TDPs are heterogeneous and may comprise functionally distinct subtypes. For precise targeting, it is important to identify specific markers of tumor-promoting TDPs. Regulator of G-protein signaling 5 (RGS5) inhibits TDPs maturation, and its knockout results in enhancing CTL infiltration and extending the survival of tumor-bearing mice [37]. Additionally, TDPs negatively influence CD4+ T cell activation and proliferation in an RGS5- and IL-6-dependent manner [25]. Other markers for tumor-promoting TDPs are still needed.

EN is expressed as a transmembrane glycoprotein specifically in CAFs and TDPs and is an immunotherapy target [38]. However, its function in TDPs requires elucidation. It might be required for TDP maturation and tumor vascularization, as ENKO mice have more small vessels and less large vessels than WT mice [39]. Other tumor-promoting mechanisms of EN+ TDPs, such as through CTL infiltration, remain unknown.

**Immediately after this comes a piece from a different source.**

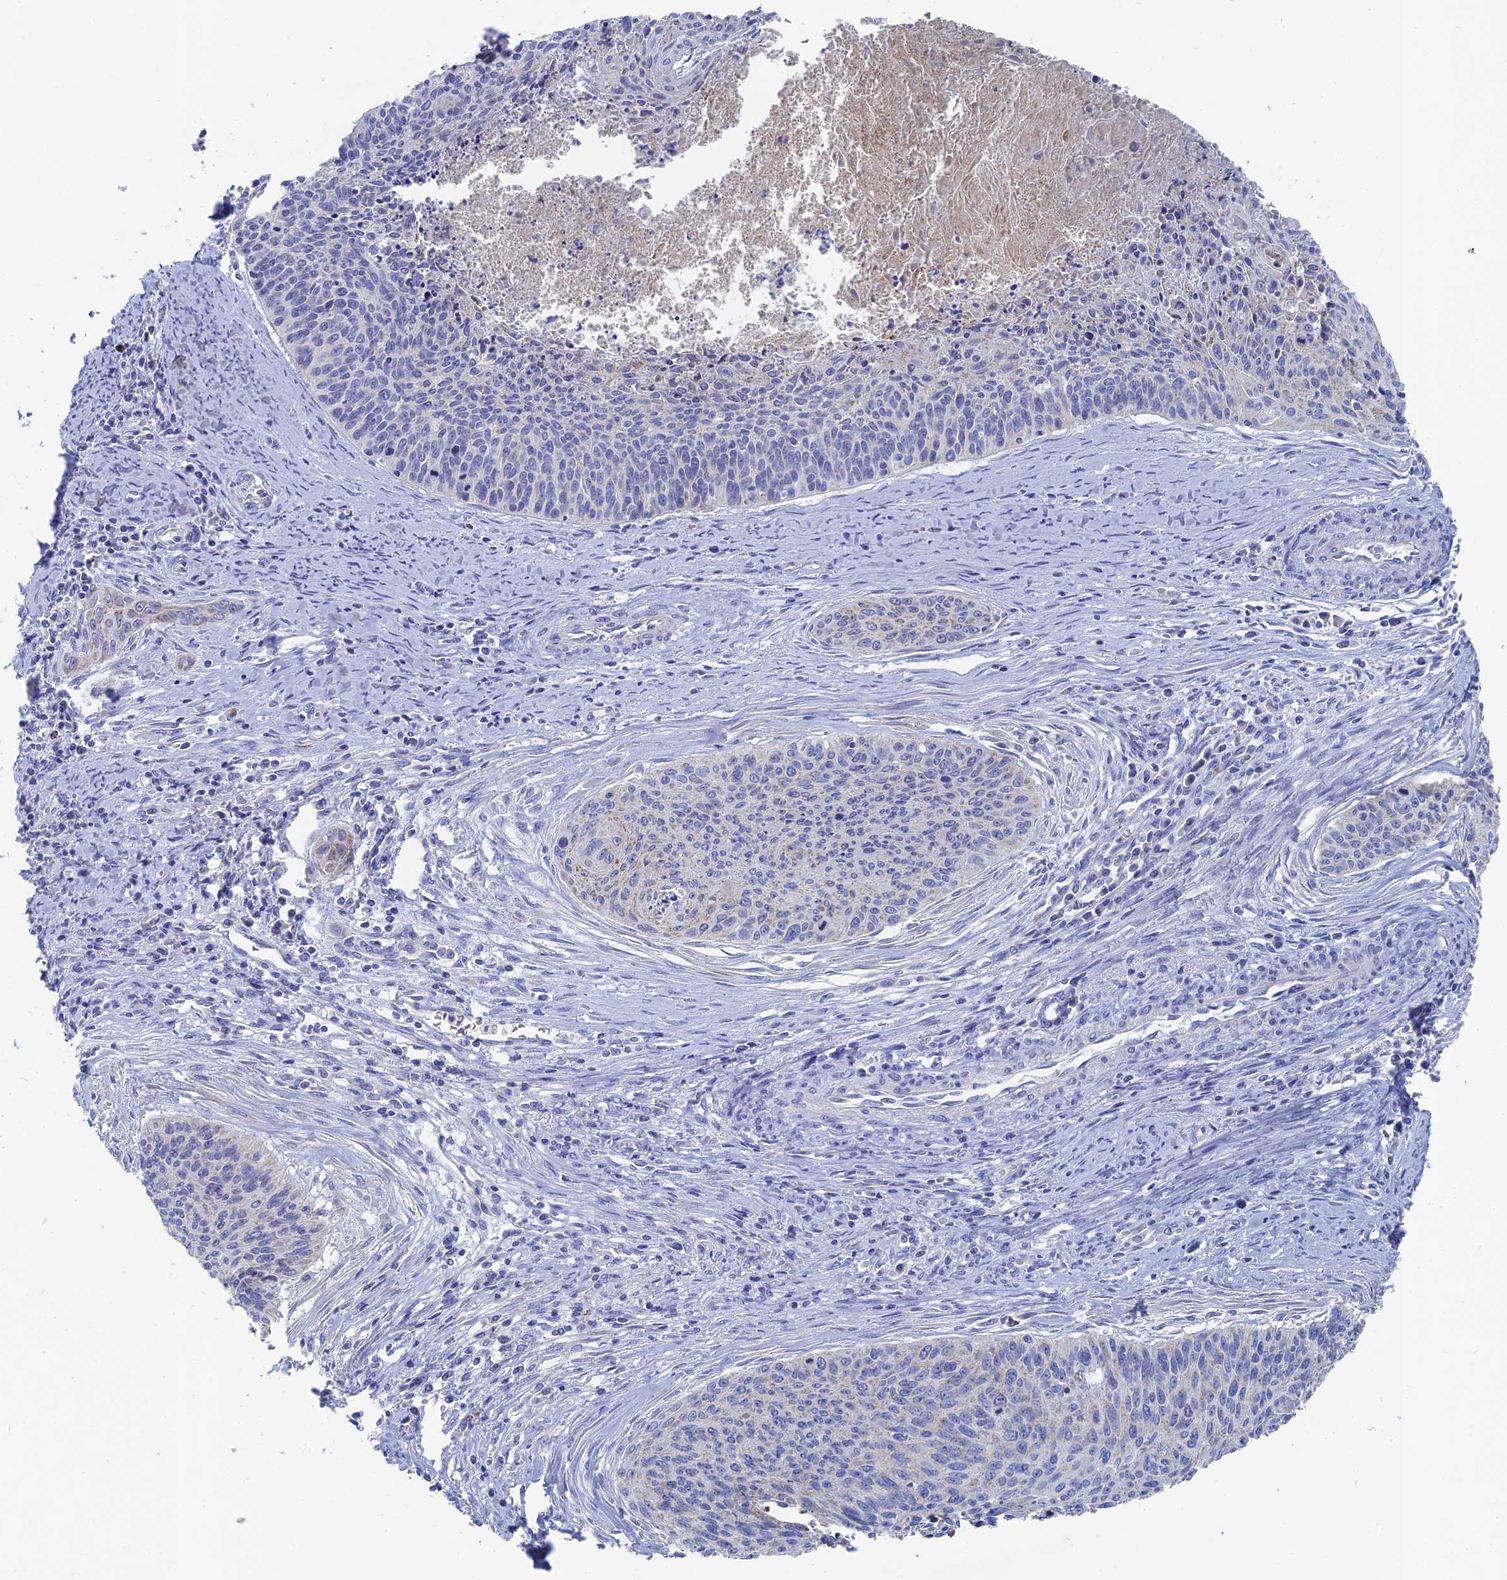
{"staining": {"intensity": "negative", "quantity": "none", "location": "none"}, "tissue": "cervical cancer", "cell_type": "Tumor cells", "image_type": "cancer", "snomed": [{"axis": "morphology", "description": "Squamous cell carcinoma, NOS"}, {"axis": "topography", "description": "Cervix"}], "caption": "The IHC micrograph has no significant expression in tumor cells of cervical cancer tissue.", "gene": "HIGD1A", "patient": {"sex": "female", "age": 55}}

Previously, we identified high EN expression in ccRCC which correlated with an immunosuppressive TME, such as increased Treg infiltration and immune checkpoints, and poor prognosis [40, 41]; however, the mechanism of this remained largely obscure. Here, we found that high EN expression correlated with low CTL infiltration in ccRCC tissues. In RCC-bearing mice, antibody blockade of EN promoted CTL infiltration and inhibited RCC growth. Analysis of both RNA-seq data of clinical ccRCC samples and scRNA-seq data of ccRCC revealed that ENhigh TDPs represented an activated state. We then showed that EN knockdown or antibody blockade inhibited pericyte proliferation, migration, and tube formation ability and promoted CTL infiltration through pericytes in vitro. Finally, we showed that combined treatment with anti-EN and anti-PD-1 antibodies inhibited RCC growth in vivo.

In conclusion, our study demonstrated that high EN expression was exhibited in ccRCC and was representative of activated TDPs, which may inhibit CTL infiltration and thereby promote ccRCC progression. EN may provide a target for ccRCC treatment, and combined treatment of anti-EN and anti-PD-1 antibodies may enhance ICB therapy effectiveness in ccRCC.